**課題の指示**
資料の文章を、「pixel coordinates」をすべて「image coordinates」に差し替えたうえで書き直してください。ほかの部分はそのままにし、画像は解答に入れないこと。

**収集資料**
"""
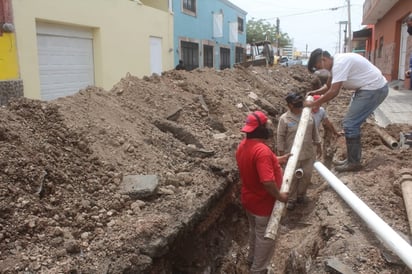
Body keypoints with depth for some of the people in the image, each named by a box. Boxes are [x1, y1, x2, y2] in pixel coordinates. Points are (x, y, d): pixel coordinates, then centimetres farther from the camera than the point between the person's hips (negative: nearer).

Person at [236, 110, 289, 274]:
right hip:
"""
**あなたの解答**
Body keypoints with depth for some of the people in the image, each named by a box. Boxes are [x1, y1, x2, y2] in image coordinates. Points are (x, y, d): image coordinates, then centimetres farther from the camera than the point between the person's hips (negative: nearer).

Person at [236, 110, 289, 274]:
right hip:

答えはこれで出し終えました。